Effect of Double Emulsion Technique and Utılızatıon of Buttermilk Powder as Emulsifier on Ice Cream Quality
Özet
Ice cream product is a remarkably intricate physicochemical system emerges, comprising partially frozen foam, ice crystals, emulsified oil, a blend of true and colloidal solutions, and a liquid phase. This multifaceted composition holds direct significance for the consumer. Quality factors of ice cream such as shape retention, melting rate, color and volume increase are the leading factors. The formulation of the ice cream and the specific processing conditions employed have a substantial impact on these microstructural components, influencing factors like melting and sensory attributes. Emulsifiers play an important role in improving the aeration characteristics of ice cream and supporting the interaction between oil and water, providing the desired creaminess and resistance to melting.
Conventional emulsion technique such as homogenization process is used to break down fat globules into smaller sizes, enhancing their dispersion. In recent years, utilization of multiple/double emulsion techniques that offer the potential to enhance the structural integrity in food gain attention.
This study intends to conduct a comparative analysis between the widely employed emulsifier and a natural alternative, buttermilk powder, with regards to their impact on the quality attributes of ice cream. Furthermore, the study seeks to investigate the influence of various processing methods, including homogenization pressure and overrun values, on the quality of the final ice cream product. Additionally, the research delves into enhancing emulsion effectiveness through the implementation of the double emulsion technique and assesses its effects on the quality of ice cream throughout its shelf life.
The initial phase of this study encompassed four distinct ice cream mix formulations, each assessed under varying homogenization (150, 250 bar) conditions and with three different overrun levels (40, 70, 100%). These formulations were analyzed, with a specific focus on comparing recipes that incorporated buttermilk powder against those featuring mono-/di-glycerides. Then, in the second stage of the experiments, the most adequate quantities of buttermilk powder-based recipe were determined, and this recipe was subjected to double emulsion process at three different overrun levels.
Examination of the rheological properties of the mix reveals that high shear conditions significantly affect the viscosity and consistency coefficient across all recipes (p<0.05). Notably, the double emulsion process employed in leads to an increase in viscosity and consistency coefficient, which in turn has a beneficial impact on the melting properties. The presence of lactose plays a crucial role in resistance to heat shock; Lactose crystallization was detected sensory in heat shock tests in recipes containing high levels of buttermilk powder. By adjusting the lactose content through a reduction in milk solids nonfat helped to control of lactose crystallization, further enhancing the similarity of sensory attributes between commonly used emulsifiers and buttermilk powder.

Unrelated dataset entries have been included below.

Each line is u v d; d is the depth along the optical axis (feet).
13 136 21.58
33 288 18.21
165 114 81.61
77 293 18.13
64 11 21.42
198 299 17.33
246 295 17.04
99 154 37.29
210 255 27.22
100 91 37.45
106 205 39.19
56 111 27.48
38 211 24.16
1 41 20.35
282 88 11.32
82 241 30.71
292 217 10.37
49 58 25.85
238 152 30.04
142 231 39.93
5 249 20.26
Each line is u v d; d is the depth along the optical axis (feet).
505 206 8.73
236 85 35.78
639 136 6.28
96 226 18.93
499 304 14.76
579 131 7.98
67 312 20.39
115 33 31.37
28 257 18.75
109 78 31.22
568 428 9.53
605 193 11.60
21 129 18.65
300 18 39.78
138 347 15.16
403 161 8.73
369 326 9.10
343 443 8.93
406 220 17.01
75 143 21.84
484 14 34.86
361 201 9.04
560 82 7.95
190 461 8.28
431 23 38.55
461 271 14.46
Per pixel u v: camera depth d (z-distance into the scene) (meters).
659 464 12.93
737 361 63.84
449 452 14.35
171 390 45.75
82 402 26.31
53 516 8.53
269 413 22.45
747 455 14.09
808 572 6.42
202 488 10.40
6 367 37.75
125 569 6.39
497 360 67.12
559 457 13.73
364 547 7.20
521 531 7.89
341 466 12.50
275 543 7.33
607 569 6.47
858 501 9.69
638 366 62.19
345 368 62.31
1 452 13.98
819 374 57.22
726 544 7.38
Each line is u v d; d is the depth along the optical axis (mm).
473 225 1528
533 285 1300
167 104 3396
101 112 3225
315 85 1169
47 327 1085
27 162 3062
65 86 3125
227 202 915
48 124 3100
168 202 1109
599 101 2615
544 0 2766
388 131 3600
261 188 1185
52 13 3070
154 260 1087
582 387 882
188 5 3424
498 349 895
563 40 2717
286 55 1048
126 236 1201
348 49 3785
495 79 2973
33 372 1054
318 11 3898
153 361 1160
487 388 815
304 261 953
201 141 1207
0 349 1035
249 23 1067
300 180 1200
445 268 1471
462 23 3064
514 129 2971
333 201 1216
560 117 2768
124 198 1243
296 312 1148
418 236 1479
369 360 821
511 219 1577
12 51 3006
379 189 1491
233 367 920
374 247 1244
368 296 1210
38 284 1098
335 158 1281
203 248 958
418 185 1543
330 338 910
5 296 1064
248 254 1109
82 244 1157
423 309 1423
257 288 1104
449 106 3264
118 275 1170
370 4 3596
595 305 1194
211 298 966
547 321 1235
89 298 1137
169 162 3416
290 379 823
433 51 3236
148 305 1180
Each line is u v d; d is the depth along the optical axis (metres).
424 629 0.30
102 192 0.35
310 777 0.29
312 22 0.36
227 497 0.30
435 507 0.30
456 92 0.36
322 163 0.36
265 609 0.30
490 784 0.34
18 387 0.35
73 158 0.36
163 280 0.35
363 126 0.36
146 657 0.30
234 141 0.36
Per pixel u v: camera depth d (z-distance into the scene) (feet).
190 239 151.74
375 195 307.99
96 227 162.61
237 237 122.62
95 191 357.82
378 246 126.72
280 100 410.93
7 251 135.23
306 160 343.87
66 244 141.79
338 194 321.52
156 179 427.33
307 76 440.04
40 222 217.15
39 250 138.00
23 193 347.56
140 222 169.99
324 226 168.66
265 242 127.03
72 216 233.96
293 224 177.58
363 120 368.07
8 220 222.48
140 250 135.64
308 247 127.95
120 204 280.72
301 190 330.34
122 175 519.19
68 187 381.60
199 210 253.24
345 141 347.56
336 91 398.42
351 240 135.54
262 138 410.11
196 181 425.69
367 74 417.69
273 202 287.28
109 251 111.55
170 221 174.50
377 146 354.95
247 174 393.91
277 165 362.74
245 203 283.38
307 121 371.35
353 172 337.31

Under double emulsion processing conditions, the recipe containing 6.5% skim milk powder and 4% buttermilk powder showed satisfactory quality properties in terms of properties such as melting, hardness, sensory properties, and resistance to temperature fluctuations at overrun levels of 40% and 70%.
This research could offer significant benefits to ice cream manufacturers aiming to enhance product quality through the creation of cleaner-label ice cream formulations using a two-step double emulsion process. On the other hand, cost in use of butter milk powder is higher than common emulsifiers. In order to balance the operational and recipe cost that will be incurred in the transition to this recipe structure and production model, it would be appropriate to evaluate recipe optimization studies and as well as having production at higher overrun levels.